Foto: Estúdio Pã - Henrique Kardozo.
Os
vários objetos de cena ajudam a fazer os assuntos irem surgindo com a
naturalidade de um texto bem estruturado. Assim, surgem pedaços de bolo,
sacola, bolsa, fotografias, sacos plásticos, etc. Aliás, umas das cenas mais
significativas da peça é uma briga por sacos plásticos, que não só é engraçada
como também tem sua graça e beleza pelo colorido que deixa a cena. A presença de
flores no cenário e no figurino dá um colorido que remete aos festejos de
cidades de interior e seus enfeites ou aos vestidos de chita tão comuns em
festas juninas de antigamente e na própria indumentária das pessoas em seu dia
a dia. As fazendas estampadas dos vestidos das velhas senhoras parecem
querem dizer a quem as observa: somos primaveris, cheias de graça, de belezas
escondidas.
A
iluminação do espetáculo (do próprio diretor, com projeto iluminotécnico de
Josué Rodrigues) potencializa a cena. Quando a luz esmaece ou se apaga, muda-se
o tema da conversa, muda-se o foco do texto [a não ser que eu esteja enganado,
pois não consegui anotar muitas mudanças de luz, que são rápidas]. Nesse tocante,
Yuri Yamamoto é conhecido por ser um diretor que preza por esses elementos e
entende uma peça como uma obra uma, em que cada detalhe tem uma função. Yuri
tem uma visão de conjunto aliada a uma sensibilidade inteiramente sua – fatos que
podem ser facilmente evidenciados por outras montagens recentes do grupo, a
exemplo de “A mão na face”, com sua meia luz, que ora cresce, ora esmaece, à
medida que elementos de tensão se intensificam ou se resolvem; ou em trabalhos
de direção para outros grupos, como “Caio e Leo” (texto de Rafael Martins), do
Outro Grupo de Teatro, cujos aspectos climáticos são conseguidos por uma finíssima
iluminação, uma sonoplastia precisa e uma trilha sonora adequada aos sentidos
de certas passagens do texto.
O
espetáculo “Interior” se constitui como uma homenagem “aos artistas e à cultura
do interior” (como diz o programa da peça) e, dessa forma, incorpora elementos
de diversas manifestações artísticas ainda bastante vivas nas cidades do
interior do Ceará e de outros estados, o que confere uma nota de celebração à
arte e aos artistas, mas também celebração ao público, que vê aquilo tudo
fascinado e feliz, com seus afetos despertados de forma catártica, função do
teatro desde tempos imemoriais, como revela Aristóteles em sua Poética,
ao falar do alcance da tragédia entre os gregos. “Interior” é um desses
espetáculos que poderia ser fixo do Grupo, fazer parte do repertório permanente
do Bagaceira.
Em
dado momento da encenação, as personagens perguntam a pessoas do público
escolhidas aleatoriamente: o que você estará fazendo daqui a 50 anos? Algumas
pessoas respondem sobre sua vida pessoal, sobre o futuro, sobre a morte. Eu
responderia: Daqui a 50 anos, gostaria de poder estar vivo para rever esse
espetáculo; se possível, realizado pelas mesmas pessoas, com a mesma energia e
a mesma alegria com que se apresentam hoje.
Miguel Leocádio Araújo
[Obs.: Este vídeo da
peça está disponibilizado no canal de YT do Grupo Bagaceira. Apesar de ser
interessante ver o vídeo, para quem não mora em Fortaleza ou não pôde ir ver a
peça, nada substitui a experiência de estar ali, vendo de perto tudo isso que o
vídeo aponta como acontecimento em cena.]

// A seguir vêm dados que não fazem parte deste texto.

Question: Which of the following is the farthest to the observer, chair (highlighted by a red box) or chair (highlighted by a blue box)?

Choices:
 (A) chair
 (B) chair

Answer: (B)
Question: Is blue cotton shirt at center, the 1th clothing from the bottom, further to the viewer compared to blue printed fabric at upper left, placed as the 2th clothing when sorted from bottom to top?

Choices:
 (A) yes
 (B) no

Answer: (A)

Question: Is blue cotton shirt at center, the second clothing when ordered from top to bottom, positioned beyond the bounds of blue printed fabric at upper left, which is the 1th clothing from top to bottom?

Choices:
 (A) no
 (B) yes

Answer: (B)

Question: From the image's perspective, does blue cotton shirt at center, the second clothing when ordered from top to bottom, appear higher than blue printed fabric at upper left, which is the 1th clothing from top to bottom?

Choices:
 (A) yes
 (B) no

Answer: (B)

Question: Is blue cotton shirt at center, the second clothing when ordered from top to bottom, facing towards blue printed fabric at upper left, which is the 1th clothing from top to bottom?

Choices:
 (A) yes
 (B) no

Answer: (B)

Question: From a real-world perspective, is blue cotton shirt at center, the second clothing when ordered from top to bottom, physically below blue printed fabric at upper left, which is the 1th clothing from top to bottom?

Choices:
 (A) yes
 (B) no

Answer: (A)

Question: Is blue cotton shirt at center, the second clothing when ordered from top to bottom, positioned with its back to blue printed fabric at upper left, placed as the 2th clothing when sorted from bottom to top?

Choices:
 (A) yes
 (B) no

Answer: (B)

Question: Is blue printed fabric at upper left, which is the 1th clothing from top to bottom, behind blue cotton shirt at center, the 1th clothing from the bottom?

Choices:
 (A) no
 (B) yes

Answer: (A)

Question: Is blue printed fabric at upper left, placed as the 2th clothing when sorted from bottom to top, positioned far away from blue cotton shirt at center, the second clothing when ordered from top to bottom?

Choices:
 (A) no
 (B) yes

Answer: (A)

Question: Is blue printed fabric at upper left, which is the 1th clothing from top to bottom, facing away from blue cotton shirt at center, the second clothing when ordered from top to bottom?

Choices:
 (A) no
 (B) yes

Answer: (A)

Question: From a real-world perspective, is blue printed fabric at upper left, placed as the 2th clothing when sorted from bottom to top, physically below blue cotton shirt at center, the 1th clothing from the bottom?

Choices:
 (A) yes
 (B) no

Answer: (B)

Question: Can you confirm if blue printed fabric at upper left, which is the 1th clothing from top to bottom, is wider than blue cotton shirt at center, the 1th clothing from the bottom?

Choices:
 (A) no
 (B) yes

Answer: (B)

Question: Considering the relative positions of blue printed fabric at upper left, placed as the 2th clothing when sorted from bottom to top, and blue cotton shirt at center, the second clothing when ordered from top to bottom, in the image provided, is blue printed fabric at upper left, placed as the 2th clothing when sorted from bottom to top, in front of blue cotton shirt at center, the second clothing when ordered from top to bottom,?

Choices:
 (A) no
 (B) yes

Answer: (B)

Fiquei emocionado ao ler seu texto sobre a peça, um olhar sensível e etremamente delicado. Achei lindo você ter levado sua avó, foi um momento bem bonito. Muito obrigado pelas palavras. Grande abraço!
ResponderExcluirYuri Yamamoto
Yuri Yamamoto, é sempre um prazer ver os espetáculos do grupo. Mais ainda ler sua mensagem por aqui. Abraço.